To investigate a system’s performance and come up with solutions to improve it, there are three key things to know.
- How to devise a methodology to design experiments so that you can investigate the system’s performance,
- The toolset to run the necessary experiments and collect the results, and
- At least a basic understanding of the systems layers (hardware, operating systems, etc.) to be able to interpret your results and come up with solutions.
This is what we will cover in this course.
In this class, students will learn how to design and conduct performance analysis experiments and how to troubleshoot existing complex data-intensive systems.
We live in a world that requires near-instant response times and increasingly faster access to very large volumes of business-critical data. Data scientists expect high-performance from their data systems in order to reduce time to insight. Software and DevOps engineers are expected to continuously improve the performance of IT systems.
Sub-optimal performance means that you are paying a higher cost for something than you should. This cost could be money, time, energy, carbon footprint …, and usually these costs are all inter-linked.
To achieve sustainable management and growth of data-intensive systems (e.g., database management systems, big data processing systems, machine learning systems), we must utilize the available computer systems resources (e.g., hardware) well and avoid sub-optimal performance.
Performance analysis of
computer systems can
(1) uncover the effects of design or implementation bugs leading to such sub-optimal performance and
(2) help characterize the needs and behavior of different types of systems helping us target more effective performance optimizations.
This is what we will be learning in this course.
It would be good for the students to have taken introductory courses on database systems and operating systems, or something similar.
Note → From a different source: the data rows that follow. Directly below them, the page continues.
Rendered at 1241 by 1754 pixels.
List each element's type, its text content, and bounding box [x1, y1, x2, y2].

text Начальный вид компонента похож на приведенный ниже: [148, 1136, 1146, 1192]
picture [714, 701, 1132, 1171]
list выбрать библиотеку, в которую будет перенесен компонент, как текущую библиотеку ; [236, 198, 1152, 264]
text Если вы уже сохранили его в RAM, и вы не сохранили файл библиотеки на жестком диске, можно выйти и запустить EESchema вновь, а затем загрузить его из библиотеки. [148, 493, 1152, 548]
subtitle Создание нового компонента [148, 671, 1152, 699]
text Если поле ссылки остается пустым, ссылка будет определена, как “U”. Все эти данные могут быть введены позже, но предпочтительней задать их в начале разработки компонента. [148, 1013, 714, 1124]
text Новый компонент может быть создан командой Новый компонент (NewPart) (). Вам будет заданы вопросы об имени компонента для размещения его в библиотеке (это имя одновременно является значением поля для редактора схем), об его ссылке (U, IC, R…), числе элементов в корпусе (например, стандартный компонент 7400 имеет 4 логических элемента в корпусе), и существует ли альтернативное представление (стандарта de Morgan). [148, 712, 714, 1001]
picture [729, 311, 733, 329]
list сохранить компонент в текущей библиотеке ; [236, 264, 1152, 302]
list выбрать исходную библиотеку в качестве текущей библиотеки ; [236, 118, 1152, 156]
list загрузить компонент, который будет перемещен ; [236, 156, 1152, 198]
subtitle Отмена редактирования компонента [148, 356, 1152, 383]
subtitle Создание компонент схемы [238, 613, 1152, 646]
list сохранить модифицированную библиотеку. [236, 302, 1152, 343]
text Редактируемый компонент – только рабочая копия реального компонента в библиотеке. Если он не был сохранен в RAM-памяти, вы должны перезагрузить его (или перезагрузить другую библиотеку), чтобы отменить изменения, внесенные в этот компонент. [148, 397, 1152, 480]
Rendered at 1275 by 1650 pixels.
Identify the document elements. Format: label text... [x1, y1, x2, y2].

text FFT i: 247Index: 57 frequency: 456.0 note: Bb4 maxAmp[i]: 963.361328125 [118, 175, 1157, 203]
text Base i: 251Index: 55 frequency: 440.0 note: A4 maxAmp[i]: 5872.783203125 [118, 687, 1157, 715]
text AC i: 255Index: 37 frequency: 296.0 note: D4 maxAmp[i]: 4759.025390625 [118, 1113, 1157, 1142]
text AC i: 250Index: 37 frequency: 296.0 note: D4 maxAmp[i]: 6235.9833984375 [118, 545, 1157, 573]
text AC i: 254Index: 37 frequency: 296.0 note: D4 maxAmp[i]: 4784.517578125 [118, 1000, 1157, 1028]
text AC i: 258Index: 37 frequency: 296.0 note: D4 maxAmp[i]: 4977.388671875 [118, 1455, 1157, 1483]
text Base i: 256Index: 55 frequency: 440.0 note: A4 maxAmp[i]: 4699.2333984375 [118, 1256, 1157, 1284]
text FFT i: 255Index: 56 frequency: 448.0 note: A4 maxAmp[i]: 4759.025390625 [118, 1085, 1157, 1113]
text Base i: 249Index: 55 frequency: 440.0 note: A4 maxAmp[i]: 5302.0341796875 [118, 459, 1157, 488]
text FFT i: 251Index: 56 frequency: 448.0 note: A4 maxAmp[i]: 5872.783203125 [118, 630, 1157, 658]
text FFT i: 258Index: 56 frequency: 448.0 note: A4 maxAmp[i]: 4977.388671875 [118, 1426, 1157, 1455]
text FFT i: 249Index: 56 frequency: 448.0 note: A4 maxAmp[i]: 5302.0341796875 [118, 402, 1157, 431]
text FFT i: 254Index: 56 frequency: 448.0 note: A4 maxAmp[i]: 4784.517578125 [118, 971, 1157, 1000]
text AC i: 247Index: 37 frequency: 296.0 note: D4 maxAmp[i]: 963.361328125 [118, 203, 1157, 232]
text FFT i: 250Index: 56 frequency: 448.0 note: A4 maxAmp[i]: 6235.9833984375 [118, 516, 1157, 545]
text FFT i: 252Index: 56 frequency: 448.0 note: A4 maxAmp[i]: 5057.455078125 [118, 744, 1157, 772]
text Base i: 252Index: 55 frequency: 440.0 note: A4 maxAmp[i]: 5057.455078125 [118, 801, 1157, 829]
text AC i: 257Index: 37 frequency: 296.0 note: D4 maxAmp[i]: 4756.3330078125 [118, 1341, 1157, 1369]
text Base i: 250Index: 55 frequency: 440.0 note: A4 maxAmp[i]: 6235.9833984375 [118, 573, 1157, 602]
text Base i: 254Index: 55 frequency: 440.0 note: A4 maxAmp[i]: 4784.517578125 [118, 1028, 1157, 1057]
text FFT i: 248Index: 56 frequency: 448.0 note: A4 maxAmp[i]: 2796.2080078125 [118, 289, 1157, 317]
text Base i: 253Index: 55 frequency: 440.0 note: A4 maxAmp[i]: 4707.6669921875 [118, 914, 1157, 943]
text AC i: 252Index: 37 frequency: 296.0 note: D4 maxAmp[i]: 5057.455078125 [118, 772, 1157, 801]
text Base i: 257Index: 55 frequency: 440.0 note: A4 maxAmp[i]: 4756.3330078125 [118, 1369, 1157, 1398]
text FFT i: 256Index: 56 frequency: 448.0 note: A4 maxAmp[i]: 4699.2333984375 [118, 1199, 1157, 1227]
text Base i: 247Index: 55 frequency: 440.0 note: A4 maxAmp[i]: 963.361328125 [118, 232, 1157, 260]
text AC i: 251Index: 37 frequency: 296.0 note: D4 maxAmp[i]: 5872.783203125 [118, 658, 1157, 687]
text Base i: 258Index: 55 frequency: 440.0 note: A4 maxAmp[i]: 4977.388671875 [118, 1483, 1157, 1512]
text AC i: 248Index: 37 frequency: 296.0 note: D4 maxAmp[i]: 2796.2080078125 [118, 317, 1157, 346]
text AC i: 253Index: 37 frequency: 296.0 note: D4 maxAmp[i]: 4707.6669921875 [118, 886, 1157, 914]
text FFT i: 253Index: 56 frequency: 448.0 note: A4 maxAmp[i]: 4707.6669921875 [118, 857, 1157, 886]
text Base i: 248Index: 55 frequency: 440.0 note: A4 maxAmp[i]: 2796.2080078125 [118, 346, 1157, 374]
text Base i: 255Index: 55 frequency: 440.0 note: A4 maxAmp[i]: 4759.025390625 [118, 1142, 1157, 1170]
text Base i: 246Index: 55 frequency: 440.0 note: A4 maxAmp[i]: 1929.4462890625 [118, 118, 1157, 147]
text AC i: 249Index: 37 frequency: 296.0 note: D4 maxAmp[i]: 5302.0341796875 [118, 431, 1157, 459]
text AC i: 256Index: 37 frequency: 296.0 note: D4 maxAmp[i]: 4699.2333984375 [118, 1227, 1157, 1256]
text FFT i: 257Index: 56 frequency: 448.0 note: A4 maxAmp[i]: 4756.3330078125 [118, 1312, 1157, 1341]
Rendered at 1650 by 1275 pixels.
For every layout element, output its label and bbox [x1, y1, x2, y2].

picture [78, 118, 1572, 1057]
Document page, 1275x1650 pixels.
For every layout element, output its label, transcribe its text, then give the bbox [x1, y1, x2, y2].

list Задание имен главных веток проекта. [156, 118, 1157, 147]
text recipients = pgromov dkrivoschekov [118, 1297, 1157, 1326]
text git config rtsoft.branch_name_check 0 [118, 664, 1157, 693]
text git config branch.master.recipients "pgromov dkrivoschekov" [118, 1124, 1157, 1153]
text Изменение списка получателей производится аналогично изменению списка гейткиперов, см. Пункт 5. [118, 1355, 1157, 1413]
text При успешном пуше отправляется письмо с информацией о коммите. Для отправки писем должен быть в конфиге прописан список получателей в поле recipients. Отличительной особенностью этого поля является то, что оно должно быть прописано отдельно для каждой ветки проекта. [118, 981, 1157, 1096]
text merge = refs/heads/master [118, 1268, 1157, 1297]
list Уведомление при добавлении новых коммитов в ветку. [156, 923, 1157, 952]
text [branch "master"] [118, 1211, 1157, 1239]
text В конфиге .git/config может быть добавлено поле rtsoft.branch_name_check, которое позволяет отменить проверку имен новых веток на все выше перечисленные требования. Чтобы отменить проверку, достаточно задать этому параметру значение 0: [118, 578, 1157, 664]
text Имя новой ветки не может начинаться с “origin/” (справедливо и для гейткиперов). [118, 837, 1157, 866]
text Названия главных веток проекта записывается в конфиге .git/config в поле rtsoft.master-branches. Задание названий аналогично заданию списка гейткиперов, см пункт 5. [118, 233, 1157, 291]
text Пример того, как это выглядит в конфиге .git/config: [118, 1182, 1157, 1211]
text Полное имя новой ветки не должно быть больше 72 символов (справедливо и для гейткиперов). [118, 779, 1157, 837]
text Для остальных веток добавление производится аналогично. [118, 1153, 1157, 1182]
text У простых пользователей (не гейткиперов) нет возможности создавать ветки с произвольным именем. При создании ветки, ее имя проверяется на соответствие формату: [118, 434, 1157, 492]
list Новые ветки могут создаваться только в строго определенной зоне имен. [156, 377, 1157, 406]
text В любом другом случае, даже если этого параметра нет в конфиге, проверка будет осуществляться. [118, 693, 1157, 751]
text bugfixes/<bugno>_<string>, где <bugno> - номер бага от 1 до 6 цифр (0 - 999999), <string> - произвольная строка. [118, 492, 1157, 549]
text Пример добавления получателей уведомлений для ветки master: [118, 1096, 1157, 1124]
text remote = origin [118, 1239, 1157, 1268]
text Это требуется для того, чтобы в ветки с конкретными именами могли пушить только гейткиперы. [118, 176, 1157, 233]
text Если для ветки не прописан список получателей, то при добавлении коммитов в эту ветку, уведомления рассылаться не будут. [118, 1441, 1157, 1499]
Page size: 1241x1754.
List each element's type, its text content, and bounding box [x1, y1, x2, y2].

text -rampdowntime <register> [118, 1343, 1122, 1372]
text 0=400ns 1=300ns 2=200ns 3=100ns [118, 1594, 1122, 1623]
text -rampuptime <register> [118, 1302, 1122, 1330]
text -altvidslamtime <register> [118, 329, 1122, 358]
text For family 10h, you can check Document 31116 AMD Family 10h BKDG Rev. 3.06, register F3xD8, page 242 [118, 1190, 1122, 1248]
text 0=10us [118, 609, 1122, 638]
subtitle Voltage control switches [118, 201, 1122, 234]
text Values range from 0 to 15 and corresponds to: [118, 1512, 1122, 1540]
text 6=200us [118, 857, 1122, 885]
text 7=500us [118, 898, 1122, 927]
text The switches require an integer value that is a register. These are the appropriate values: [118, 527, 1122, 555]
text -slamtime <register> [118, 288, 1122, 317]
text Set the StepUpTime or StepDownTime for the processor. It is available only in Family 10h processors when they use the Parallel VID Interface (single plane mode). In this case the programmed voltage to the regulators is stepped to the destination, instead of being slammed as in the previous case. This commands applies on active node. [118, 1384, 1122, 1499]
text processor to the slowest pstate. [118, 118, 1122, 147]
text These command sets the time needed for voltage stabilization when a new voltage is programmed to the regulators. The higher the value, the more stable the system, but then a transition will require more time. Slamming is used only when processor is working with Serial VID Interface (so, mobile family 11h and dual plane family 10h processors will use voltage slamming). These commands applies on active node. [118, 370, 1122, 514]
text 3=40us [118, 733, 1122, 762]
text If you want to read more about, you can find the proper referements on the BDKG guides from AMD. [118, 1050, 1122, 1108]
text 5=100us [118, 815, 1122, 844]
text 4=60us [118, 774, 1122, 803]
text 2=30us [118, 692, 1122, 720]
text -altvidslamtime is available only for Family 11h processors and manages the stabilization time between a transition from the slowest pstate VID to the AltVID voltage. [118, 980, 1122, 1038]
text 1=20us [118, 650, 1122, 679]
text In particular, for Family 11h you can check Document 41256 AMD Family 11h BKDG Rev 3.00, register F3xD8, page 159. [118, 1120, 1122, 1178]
Similarly, having some familiarity with command line interface and C/CPP would help.
Intended learning outcomes
After the course, the student should be able to:
- Design and conduct performance evaluation experiments
- Formulate hypothesis about the causes of poor performance across different layers of a data system’s stack (i.e., data management components, operating system, file system, network, hardware).
- Select appropriate set of tools for troubleshooting performance problems.
- Analyze the performance of a complex real-world data system.
Ordinary examExam type:
D: Submission of written work with following oral, External (7-point scale)
D2G: Submission for groups with following oral exam supplemented by the submission. Shared responsibility for the report.